Elodie is yelling that I left them to fend for themselves and that I don’t even care about them. I can hear Juliette and Amélie trying to calm her, but they don’t really know how to do so. No one does if I’m to be honest. Elodie has always been a wild card and the best thing to do in this situation is to let her vent and wait. She always ends up calming down, and then we have to deal with her poor mood and sulking.

I’m in no state to deal with this, though. I feel like my stomach is trying to eat itself and my head is starting to pound as if my brain wants out.

I feel like crying.

“Are you okay?”

I realize I have actually started crying when the question is asked. What I don't really realize is who asked in the first place.

“Who is that?” Elodie asks and I’m pretty sure if I could see her right now, there would be a sneer on her face.

I’m glad I can’t though, because it means my sisters can’t see me either, but it also means they can’t see who just entered my room in just thin black pajama pants.

Brice doesn’t even bother answering; he walks to the side of the bed and squats beside my head—because, no, I didn't even bother sittingin the bed when I took that call. I’m still curled on myself while I try to decipher whatever I can do to help my sisters.

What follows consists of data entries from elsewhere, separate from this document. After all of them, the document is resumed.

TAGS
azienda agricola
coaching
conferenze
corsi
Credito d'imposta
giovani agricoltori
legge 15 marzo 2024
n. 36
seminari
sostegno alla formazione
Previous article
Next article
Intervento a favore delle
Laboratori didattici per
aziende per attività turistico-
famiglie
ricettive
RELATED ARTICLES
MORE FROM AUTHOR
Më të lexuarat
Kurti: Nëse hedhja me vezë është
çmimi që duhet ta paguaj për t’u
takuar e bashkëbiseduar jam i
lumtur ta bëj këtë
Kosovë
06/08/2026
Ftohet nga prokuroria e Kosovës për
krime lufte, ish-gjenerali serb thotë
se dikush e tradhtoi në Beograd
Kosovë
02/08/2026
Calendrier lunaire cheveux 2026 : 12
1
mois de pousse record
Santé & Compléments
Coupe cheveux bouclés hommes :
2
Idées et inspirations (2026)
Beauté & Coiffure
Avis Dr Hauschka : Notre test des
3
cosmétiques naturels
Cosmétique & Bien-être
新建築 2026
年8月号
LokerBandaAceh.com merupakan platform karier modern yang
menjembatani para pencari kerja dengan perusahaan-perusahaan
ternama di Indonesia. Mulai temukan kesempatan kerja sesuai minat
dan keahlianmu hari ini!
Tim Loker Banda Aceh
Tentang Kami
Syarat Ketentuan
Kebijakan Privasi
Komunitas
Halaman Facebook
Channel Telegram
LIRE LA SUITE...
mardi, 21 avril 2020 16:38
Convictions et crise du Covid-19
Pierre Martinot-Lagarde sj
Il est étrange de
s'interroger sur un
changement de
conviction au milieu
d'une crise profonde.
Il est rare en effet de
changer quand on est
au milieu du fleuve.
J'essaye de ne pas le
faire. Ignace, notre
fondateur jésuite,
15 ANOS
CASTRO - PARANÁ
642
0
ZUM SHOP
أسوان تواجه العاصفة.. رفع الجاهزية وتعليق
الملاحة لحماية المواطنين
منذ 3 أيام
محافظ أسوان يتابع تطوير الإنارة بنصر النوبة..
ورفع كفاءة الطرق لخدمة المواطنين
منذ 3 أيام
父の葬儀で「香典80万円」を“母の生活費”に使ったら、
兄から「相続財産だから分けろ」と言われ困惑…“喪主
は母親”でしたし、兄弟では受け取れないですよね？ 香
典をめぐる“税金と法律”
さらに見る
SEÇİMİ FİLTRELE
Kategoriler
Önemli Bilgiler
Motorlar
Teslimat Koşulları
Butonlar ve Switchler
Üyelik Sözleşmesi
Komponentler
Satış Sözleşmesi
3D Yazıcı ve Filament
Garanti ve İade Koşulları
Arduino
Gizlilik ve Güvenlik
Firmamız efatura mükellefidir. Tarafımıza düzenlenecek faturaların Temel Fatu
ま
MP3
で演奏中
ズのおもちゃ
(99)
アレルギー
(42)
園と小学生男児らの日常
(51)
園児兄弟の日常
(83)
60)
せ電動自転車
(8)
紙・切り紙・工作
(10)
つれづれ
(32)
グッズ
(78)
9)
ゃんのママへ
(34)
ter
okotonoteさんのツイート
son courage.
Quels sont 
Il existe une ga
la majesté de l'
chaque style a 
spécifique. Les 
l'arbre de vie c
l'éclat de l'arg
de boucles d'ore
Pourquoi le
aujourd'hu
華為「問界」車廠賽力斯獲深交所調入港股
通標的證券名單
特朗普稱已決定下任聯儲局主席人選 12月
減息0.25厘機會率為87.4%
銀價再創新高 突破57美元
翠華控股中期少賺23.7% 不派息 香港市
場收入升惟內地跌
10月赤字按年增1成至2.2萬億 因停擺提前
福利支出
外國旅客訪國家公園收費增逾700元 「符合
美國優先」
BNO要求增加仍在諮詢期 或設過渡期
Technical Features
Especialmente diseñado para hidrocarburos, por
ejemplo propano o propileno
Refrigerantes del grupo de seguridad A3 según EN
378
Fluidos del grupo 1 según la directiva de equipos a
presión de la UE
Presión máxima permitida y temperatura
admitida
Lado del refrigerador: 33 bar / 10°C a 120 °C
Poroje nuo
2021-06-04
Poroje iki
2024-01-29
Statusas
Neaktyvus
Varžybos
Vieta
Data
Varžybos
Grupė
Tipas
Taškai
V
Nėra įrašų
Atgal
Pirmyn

“Florentine, are you okay?” he repeats, and it’s not lost on me that he’s not calling me Miss Furious for once.

“It’ll pass,” I tell him, but I don’t even think I can convince myself, so there is little luck that I could convince him too. It’s true that it should pass, but I have no idea how long I’m going to be in pain.

He brings the back of his palm to my forehead and swears.

“You’re burning,” he says under his breath, and the only answer to that is a gasp.

Not mine.

That’s when I remember I didn’t cut the call on my holo and my busybody sisters have been very quiet in hopes of finding out what is going on. Or to catch some piece of gossip.

“I sent the money,” I tell them before adding, “I’ll do what I can for Dad. I’ve got to go.”

Brice raises his right eyebrow in question, but I wait until everyone says their goodbye to terminate the holo call and even then I don’t answer his silent question.

39

Brice

“What are you doing in my room?” Florentine asks me, and I don’t miss the fact that she sounds more tired than annoyed or pissed off.

I don’t know what is happening to her, but she looks exhausted and that high temperature of hers can’t be a good thing.

She’s red, yes, but not the kind of red I’ve tried to bring to her skin since she arrived here. Not the kind of red I like.

I don’t like seeing her like this.

She winces at something I can’t see and her eyes close, as if she’s trying not to show me how much pain she’s in.

“I heard you cry,” I tell her softly.

“You heard me cry and thought to come and piss me off in addition?” she asks me, and it lacks her usual bite.

I don’t like this.

I realize I also don’t like the fact that she thinks the only thing I do when it comes to her is try to piss her off.